One of the best ways to manage WebRTC media servers for medium to large scale usage is by using cloud-based, on-demand scaling. Amazon Web Services (AWS) offers some of the best tools that can help you to scale your infrastructure demand.
One of the distinguishing features of a cloud-based solution like AWS is that you pay only for the resources you use during your WebRTC sessions. So not only will you reduce costs, you will also increase speed and have the flexibility of changing your configuration with a simple API call.
In this post, we take a look at how you can utilize AWS tools to create a pool of media servers that can be scaled on-demand, based on your application logic and your user load.
We will highlight these AWS services:
Why Is It Difficult to Scale Media Servers?
When it comes to on-demand scaling of media servers, one of the main problems is that each media server needs to be stateful. In other words, handled as a single entity. This makes the process of scaling in and out while using Elastic Load Balancer (ELB) different from what we are used to doing with web applications.
The issue arises because for each WebRTC session/call, a set of media server(s) is selected to handle it. If you were to use a load balancer, as stated before, your traffic will be channeled randomly into each of the servers behind your pool and not necessarily into the server where the session lives.
This can work fine with a fixed number of instances where you may specify routing rules. But as traffic increases, your media server pool will need to increase the number of instances, and also reduce them when it drops. This will make it hard for your load balancer to track which instances to use for a particular session.
Another thing to consider is that users in a particular WebRTC session would need to connect to a given media server and establish a continuous connection until the end of the call or streaming session. This is a hard thing to achieve when using ELB.
How to Scale Media Servers Correctly
Here at WebRTC.ventures, we break down this problem in such a way that will allow you to enjoy AWS instance scaling capabilities and at the same time, also allow you to have control on when to scale up and when to scale down your media server pool based on your application needs. Let’s take a look at a flow that would allow you to achieve this.
First, you will need an AWS account. Once you have your account ready, let’s get started by preparing a few prerequisites as follows:
- Create an AMI image that will be used by your Auto Scaling Group to spin up instances in your media server pool.
Ensure you create your AMI image in the same region you will be deploying your media servers. If you want to deploy to multiple AWS regions, you will have to build AMI images for each of these regions.
One of the tools we recommend for building your AMI images is Packer by HashiCorp. Packer is configurable and can be used in a declarative format. This means that you can add it to your CI/CD pipeline and use variables to configure it for a particular build.
The AMI image you build will need the following:
- Install your media server of choice in the target operating system and configure it according to your needs.
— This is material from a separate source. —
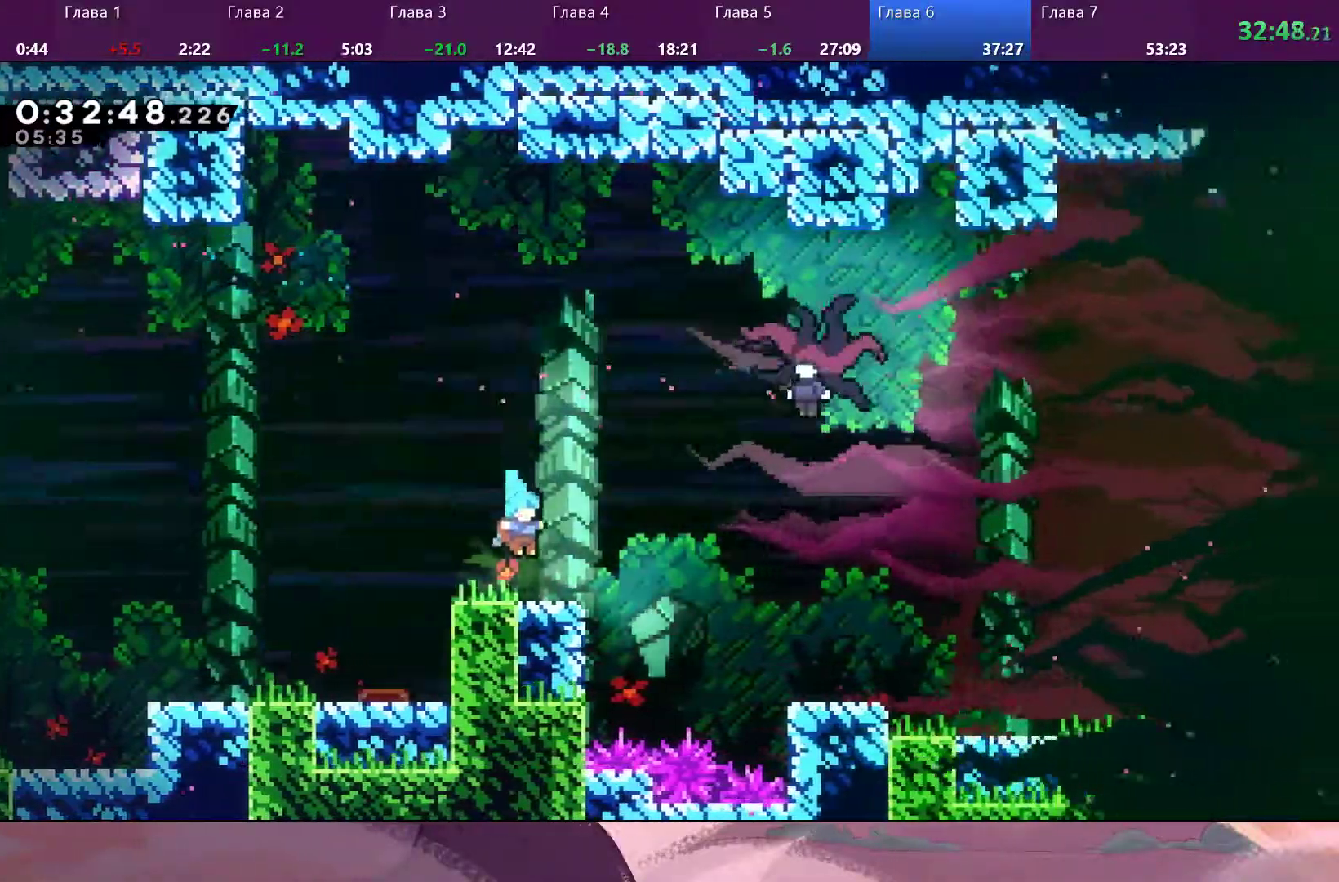
{"dt_ms": 500, "buttons": ["CROSS"], "left_stick": "right", "right_stick": "center", "events": [[167, "SQUARE", "down"], [233, "CROSS", "down"], [233, "SQUARE", "up"], [333, "left_stick", "right"]]}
The media server installation steps can be found in their respective documentation i.e. for Janus Media Server you can build it from source as documented in the README.
- Configure the media server to be accessible using a webserver and an SSL certificate.
For the web server you may use any option that will work for you but we recommend working with Nginx since it is easy to configure.
You need to ensure that your certificate is a wildcard certificate of your media server subdomain or the domain that you will use as a Route53 hosted zone. For example if my application domain is example.com and I decide my media server domain will be mediaserver.example.com, then my wildcard certificate for the media server will include both mediaserver.example.com and *.mediaserver.example.com.
- A Lambda Function code that will receive our SNS topic events and process them to obtain information regarding our AutoScaling group.
The lambda function can be written in any language of your choice and will have the following methods/functions that:
- Determine whether an instance is being added or removed from the Autoscaling Group (which we refer to as our media server pool).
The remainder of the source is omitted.